Indeed, it was said that Bentley and Rolls-Royce were kept afloat during their financially difficult years pretty much entirely by huge orders from the royals. After the 1997 Asian financial crash, lots of their property was seized and sold. In 2002, a dealer visited to assess some potential buys. 

He found an enormous compound with around 2500 exotics, mostly never driven. Since the cash had run out, many hadn’t been maintained, just left to rot in the jungle climate, so “were simply beyond saving”. 

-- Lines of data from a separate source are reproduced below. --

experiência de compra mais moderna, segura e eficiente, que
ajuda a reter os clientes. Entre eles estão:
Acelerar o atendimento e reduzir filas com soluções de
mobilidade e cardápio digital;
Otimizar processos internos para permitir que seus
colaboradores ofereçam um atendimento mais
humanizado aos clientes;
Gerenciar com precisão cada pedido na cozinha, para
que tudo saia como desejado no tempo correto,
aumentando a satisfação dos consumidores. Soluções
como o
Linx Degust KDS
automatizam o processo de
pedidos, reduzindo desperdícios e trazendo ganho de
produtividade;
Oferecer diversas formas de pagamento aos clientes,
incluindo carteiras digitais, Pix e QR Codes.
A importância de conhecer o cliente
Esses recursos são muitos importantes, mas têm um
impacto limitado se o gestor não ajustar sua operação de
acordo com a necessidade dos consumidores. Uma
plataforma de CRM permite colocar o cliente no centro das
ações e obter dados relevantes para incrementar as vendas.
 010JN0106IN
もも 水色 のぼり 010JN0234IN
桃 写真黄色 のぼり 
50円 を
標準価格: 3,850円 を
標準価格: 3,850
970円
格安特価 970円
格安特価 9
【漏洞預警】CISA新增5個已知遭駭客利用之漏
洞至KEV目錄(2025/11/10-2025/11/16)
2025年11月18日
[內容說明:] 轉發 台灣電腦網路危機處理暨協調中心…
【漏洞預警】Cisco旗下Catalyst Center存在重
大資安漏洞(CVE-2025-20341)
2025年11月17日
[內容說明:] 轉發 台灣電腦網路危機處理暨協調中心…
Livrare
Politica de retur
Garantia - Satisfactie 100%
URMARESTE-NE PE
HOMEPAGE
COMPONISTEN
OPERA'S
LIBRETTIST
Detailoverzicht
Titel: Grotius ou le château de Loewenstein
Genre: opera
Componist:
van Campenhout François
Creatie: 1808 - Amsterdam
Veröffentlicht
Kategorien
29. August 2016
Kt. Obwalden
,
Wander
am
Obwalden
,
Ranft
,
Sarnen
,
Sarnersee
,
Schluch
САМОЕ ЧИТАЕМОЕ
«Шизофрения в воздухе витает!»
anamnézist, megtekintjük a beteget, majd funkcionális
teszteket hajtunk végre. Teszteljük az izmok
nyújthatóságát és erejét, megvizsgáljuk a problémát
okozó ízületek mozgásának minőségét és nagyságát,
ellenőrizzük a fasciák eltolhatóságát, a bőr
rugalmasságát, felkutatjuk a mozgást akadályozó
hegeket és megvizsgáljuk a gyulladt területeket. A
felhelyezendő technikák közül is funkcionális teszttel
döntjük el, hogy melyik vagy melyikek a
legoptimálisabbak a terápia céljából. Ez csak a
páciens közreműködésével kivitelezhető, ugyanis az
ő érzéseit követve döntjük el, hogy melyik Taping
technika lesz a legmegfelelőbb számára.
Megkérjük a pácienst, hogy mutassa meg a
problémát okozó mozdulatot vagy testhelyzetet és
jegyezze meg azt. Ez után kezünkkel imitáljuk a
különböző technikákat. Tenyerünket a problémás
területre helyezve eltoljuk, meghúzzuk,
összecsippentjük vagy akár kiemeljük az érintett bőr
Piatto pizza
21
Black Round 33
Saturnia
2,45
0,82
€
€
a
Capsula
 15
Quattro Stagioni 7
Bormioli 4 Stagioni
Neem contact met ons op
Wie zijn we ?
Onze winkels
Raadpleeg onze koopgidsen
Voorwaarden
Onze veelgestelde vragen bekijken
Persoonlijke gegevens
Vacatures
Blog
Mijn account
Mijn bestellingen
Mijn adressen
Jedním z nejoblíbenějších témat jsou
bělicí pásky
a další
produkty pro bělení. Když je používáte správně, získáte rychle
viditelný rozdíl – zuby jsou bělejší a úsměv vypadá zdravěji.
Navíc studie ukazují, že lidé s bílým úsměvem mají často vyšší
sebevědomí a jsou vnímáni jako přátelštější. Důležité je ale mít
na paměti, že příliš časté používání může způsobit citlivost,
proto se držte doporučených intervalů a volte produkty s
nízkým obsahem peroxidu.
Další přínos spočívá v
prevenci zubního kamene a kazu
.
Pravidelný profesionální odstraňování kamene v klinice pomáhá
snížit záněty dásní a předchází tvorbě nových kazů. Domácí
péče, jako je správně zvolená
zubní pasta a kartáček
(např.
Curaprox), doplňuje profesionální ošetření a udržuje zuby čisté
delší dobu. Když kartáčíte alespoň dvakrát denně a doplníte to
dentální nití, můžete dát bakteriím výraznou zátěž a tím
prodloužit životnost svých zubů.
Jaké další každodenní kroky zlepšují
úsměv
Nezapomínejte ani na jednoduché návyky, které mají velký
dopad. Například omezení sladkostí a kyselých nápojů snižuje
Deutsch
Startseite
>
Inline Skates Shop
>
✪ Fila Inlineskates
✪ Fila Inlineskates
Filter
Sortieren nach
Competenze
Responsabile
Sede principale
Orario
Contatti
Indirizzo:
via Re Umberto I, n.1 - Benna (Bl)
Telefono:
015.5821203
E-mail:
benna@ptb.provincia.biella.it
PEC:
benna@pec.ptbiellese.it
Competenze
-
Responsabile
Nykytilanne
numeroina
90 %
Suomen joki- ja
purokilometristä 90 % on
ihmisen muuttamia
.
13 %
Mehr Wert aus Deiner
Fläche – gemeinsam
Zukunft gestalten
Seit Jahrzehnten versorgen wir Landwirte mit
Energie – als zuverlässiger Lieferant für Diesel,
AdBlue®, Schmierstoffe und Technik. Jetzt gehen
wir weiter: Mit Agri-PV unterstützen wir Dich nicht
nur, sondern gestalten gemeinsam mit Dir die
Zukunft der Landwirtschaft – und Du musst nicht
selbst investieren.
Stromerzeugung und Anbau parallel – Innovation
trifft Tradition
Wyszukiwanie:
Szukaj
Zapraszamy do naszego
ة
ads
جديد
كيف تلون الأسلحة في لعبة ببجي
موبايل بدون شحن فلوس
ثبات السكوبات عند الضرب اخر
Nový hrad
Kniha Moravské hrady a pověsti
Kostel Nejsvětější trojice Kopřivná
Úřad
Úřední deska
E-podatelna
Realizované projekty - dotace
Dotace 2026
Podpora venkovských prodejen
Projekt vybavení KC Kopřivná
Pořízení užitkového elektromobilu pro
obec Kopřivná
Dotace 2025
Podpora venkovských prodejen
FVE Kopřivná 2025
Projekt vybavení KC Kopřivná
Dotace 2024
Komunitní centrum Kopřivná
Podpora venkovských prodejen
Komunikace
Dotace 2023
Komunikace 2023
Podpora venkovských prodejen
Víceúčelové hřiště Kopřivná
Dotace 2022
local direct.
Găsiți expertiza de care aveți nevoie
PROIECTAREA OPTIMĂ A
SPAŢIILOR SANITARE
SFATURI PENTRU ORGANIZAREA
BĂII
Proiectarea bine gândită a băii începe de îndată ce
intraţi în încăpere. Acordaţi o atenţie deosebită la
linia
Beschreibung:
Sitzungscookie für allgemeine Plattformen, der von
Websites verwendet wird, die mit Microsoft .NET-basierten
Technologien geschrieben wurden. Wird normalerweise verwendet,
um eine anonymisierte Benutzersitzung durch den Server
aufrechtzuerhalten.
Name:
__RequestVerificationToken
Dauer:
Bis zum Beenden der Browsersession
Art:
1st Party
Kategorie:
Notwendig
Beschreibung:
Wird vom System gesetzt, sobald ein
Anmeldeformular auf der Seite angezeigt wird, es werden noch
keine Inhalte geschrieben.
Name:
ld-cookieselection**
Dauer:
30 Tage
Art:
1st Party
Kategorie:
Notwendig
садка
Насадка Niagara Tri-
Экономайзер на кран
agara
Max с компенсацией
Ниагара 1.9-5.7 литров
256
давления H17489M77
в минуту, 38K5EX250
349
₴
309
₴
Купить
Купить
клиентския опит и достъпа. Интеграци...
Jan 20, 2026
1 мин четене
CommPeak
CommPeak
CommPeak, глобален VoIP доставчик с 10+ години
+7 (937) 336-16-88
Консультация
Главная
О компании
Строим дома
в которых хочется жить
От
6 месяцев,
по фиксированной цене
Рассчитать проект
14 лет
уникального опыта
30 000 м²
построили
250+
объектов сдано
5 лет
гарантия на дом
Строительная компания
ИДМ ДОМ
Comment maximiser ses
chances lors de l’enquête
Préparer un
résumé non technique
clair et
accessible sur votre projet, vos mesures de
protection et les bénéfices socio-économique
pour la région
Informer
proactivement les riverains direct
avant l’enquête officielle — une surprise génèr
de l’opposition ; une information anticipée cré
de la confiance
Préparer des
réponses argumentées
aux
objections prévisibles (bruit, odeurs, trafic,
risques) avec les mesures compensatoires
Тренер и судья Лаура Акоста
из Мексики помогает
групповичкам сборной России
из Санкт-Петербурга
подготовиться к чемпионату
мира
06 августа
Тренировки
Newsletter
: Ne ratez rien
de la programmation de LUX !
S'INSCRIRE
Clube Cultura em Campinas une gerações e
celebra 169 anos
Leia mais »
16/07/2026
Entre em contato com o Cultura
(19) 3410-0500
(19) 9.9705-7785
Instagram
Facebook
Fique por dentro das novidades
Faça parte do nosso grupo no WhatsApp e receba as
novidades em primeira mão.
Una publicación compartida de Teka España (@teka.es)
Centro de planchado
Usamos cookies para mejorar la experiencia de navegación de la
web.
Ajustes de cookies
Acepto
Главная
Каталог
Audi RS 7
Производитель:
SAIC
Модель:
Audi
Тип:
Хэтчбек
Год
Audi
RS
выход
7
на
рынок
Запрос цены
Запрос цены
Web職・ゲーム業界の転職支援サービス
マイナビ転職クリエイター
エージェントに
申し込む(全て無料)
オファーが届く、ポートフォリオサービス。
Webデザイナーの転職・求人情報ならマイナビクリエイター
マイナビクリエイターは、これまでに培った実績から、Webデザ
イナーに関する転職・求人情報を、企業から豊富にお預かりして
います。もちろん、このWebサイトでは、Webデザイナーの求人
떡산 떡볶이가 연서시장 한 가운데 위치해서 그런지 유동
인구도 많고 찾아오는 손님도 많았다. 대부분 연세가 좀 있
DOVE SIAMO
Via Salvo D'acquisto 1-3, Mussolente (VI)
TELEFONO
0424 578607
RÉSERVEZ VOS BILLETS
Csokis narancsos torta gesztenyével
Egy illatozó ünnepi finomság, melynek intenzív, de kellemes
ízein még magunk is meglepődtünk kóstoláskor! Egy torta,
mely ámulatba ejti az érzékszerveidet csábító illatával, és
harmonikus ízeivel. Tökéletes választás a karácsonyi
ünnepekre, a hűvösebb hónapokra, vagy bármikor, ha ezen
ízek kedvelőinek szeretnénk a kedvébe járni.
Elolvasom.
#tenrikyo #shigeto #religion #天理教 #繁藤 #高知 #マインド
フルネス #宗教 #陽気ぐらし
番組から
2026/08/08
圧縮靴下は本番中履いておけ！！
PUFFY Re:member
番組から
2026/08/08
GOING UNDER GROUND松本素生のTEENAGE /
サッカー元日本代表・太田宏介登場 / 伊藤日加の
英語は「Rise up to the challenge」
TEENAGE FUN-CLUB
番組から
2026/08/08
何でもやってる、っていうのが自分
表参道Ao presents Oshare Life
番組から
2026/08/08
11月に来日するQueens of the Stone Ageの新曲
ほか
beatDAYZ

And that wasn’t even the whole collection. We may never know the truth about the Bruneian cars. But we are certain it couldn’t be a more vulgar story of greed and waste.

New Fiat Punto becomes a rampant success

Fiat expanded its family of small cars to four with the all-new Punto joining the Cinquecento as more expensive alternatives to the ageing Uno and Panda. The Giugiaro-penned hatch was better packaged than the Uno and even the larger new Seat Ibiza. 

Seven four-cylinder engines came from Fiat’s long-proven Fire range, spanning 1.1-1.7 litres and 55-92bhp, plus we expected 130bhp Turbo and 150bhp Abarth versions. The Punto would emulate the Uno in winning European Car of the Year and sales success. It bowed out in its third era, but happily Fiat will soon launch a spiritual electric successor.

Lotus M100 Elan's handling disappoints

The M100 Elan was retired after not even three years, its lack of Lotus’s usual handling sparkle (due to FWD) and the simultaneous arrival of the Mazda MX-5 having resulted in just 3855 sales. Some still mourned its loss, but they meant the 162bhp SE, not the 130bhp base car, in which the Isuzu four lacked a turbo. So obscure was this (139 sold) that our first drive was instead a post-mortem. “You can get as much driver involvement from a good video game,” we concluded. “That whirring is Colin Chapman turning in his grave.”